• _TO DO_
Within the data that follows, set down exactly the lines from the one containing "pyautogui.scroll(-4, 478, 259)" through the one containing "pyautogui.scroll(4, 546, 257)", both ends included.

• _INFORMATION SUPPLIED_

======

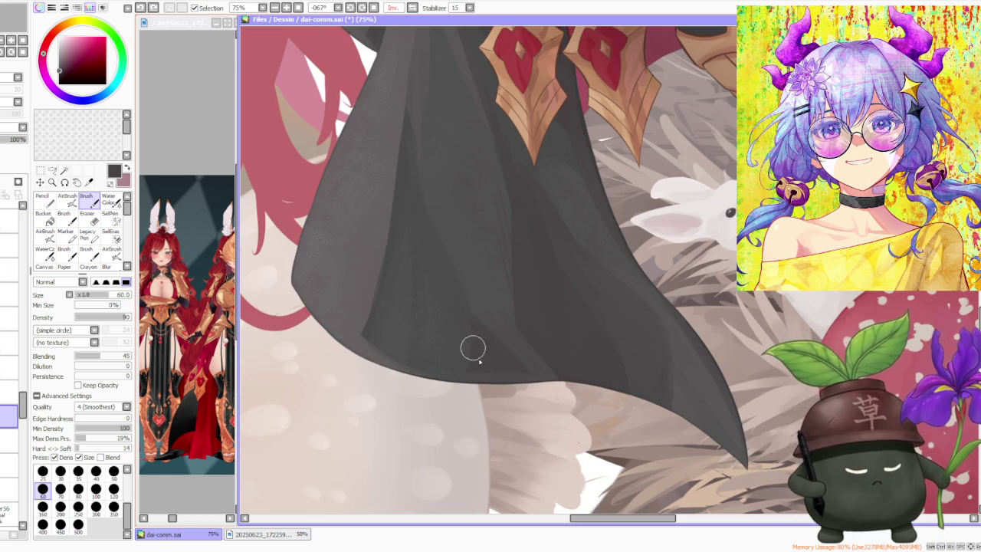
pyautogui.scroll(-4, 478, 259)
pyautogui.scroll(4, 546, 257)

======

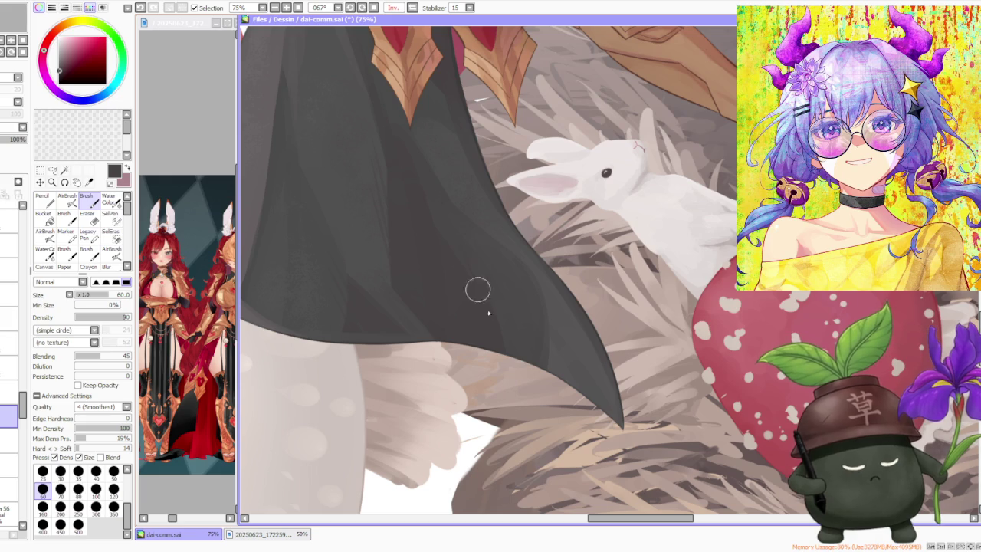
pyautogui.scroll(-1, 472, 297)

======

• _RESULT OF THE TASK_
pyautogui.scroll(-4, 478, 259)
pyautogui.scroll(4, 546, 257)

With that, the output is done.